相比于袁绍,曹操政权的内部才是真正的漏风的筛子,以至于刘备都能两次南下汝南,在曹操眼皮子底下搞战略迂回,如入无人之境。
就这种程度的政权组织度,若非曹操个人能力确实更牛逼一些,换成别人,早就自爆了。
但这也恰恰说明了曹操的致命弱点,就在这里。
事实上,一直到关羽北伐失败之后,随着关羽的死亡,曹操政权内部愿意效忠汉室的力量才终于被彻底铲除,然后曹丕才能代汉称帝。
曹操终其一生都在和这些反对势力斗争,斗到生命的最后一刻,才算是终于获胜。
而在此之前,他无论如何都难以集中绝对的力量用于外部突破。
但是刘基不一样,刘基这边人口没有中原多,农业开发程度也没有中原高,可耕地面积和粮食产量都不如中原。
但是他的政权体系运转顺畅、高效,内部能掣肘的势力都被打得差不多了,大部分人口和可耕地也都集中在了农庄体系之中,被高效管控和利用。
所以他能养十四万正规军,麾下十个郡每个郡还能设置三千有编制的郡兵。
这就等于他有足足十七万编制内的武装力量,基本粮饷都是由他的政权提供,不搞什么大动作的话,并不感到吃力,还有盈余。
真要出动作战,只要他愿意,后勤体系全面运转,他也能拿出十万军队展开相当长一段时间的作战。
就目前的战略储备来看,参谋们也算了一笔账,大概确定刘基政权能够维持十万大军在合肥为中心、半径二百五十里的范围内执行三个月的作战任务。
超过这个范围,难度或许要大一些,只能维持两个月甚至更少的时间。
而要是维持目前的生产速度和积蓄速度,再有个两年左右时间,粮食储备丰盈,十万大军指哪儿打哪儿,一个徐州,就不信十万大军拿不下来。

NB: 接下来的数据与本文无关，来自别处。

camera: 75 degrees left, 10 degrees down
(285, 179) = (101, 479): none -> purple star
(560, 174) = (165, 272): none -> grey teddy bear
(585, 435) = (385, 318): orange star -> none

这样算起来,到那个时候,曹操能拿出多少机动兵力应对他对徐州的攻势呢?
五万?
那可真是又一场官渡之战了。
但是他觉得曹操一定不会相信,就算是亲眼看到,估计都要怀疑是不是天意作祟、污染他的精神。
小小扬州之地,哪来的十万大军?
哪里来的十万大军?!
当然了,别说什么十万大军了,这个数字是严格保密的,曹操不可能知道。
单独那就是目前能让曹操知道的事情,也已经很让曹操有种背后发凉、菊花紧缩的感觉了。
早在建安五年的二月初,曹操刚刚收拾完刘备、正紧张准备官渡之战的时候,就基本上得知了刘基打败刘表、攻取江夏郡的完整过程。
甚至连刘基亲自带兵威慑襄阳的事情也被曹操得知了。
曹操为此感到些许的困扰。
他不太相信刘基能那么轻松那么快的获得成功,也不太愿意相信刘表在刘基面前表现得那么拉垮、废物。

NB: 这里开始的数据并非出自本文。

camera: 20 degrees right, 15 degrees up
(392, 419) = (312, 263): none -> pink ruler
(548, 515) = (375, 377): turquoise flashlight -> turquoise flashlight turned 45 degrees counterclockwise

三万大军的进攻,还是没有宣战的突然进攻,居然被刘基那么轻松的反败为胜,不仅全灭了刘表的入侵军队,还顺带着夺取了江夏郡,把控住了长江中下游地区的重要水路枢纽。
自此,双方攻守易势,刘基牢牢掌控了战略主动权,刘表则落入被动防守的地步。
曹操还得知刘基在攻取江夏郡之后,亲自率领数千军队杀入南郡,顺着汉水一路西进、北上,连破刘表好几座城池、兵营,把荆州兵打得落花流水魂飞魄散,一度威胁襄阳。

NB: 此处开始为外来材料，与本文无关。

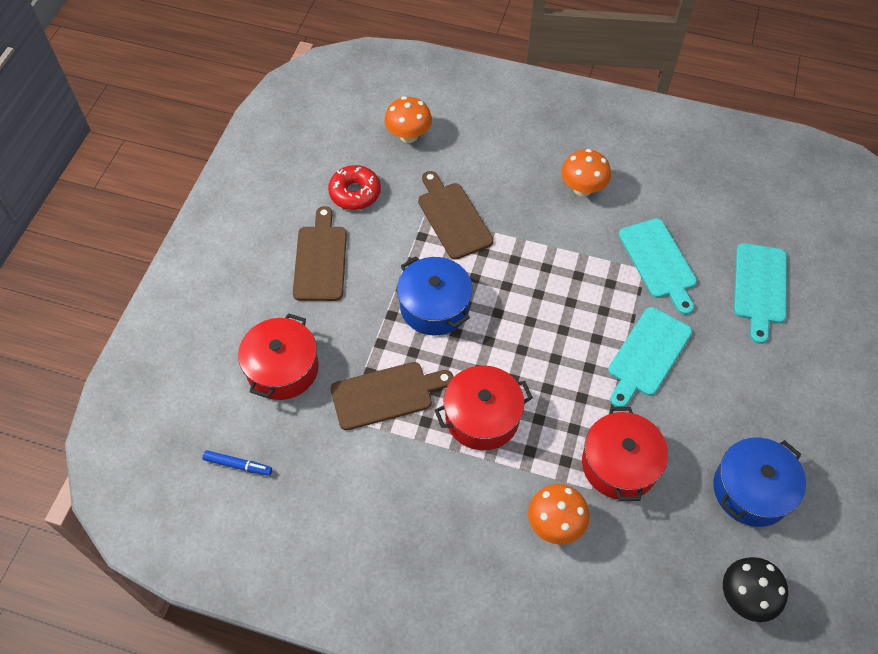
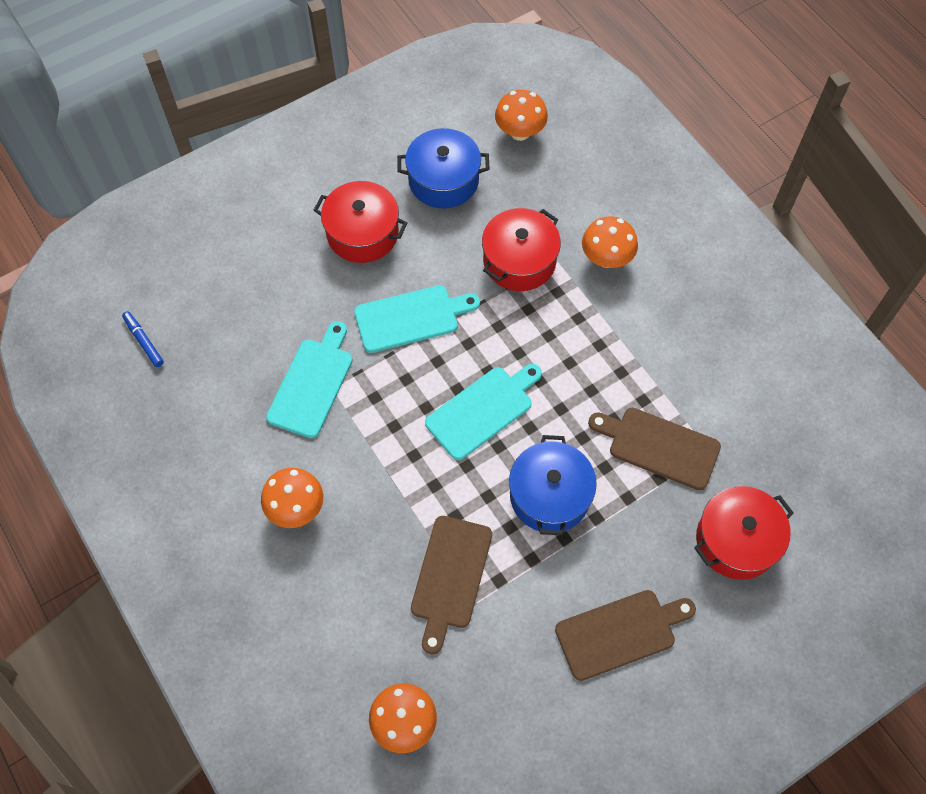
camera: 140 degrees left, 5 degrees up
(238, 465) = (831, 480): blue marker -> blue marker (144, 341)
(320, 259) = (620, 633): brown cutting board -> brown cutting board turned 150 degrees counterclockwise
(355, 193) = (524, 690): red donut -> none
(482, 417) = (593, 369): red pot -> red pot (362, 233)
(745, 597) = (520, 132): black mushroom -> orange mushroom
(760, 287) = (258, 300): turquoise cutting board -> turquoise cutting board (482, 410)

据说当时襄阳城内的权贵、富户都着急忙慌拖家带口的试图离开襄阳外出避难,结结实实的大乱了一阵子。
然后刘基在距离襄阳大约还有十几里路的地方停止了进攻,留下了一面军旗示威,便率军返回了江夏郡。
这一战算是把刘表的魂儿都给打出来了。
跨蹈汉南、带甲十万的威名一朝散尽,统治荆州十年的威望也荡然无存,取而代之的是刘基的名扬天下。
刘基的行动就摆明了说我想拿下襄阳,你拦不住我,这一次只是警告,下一次就不好说了。
这确实吓住了刘表,以至于刘表在战后大量调遣军队集中在襄阳附近,还要征集壮丁扩编军队,以此应对刘基的巨大威胁。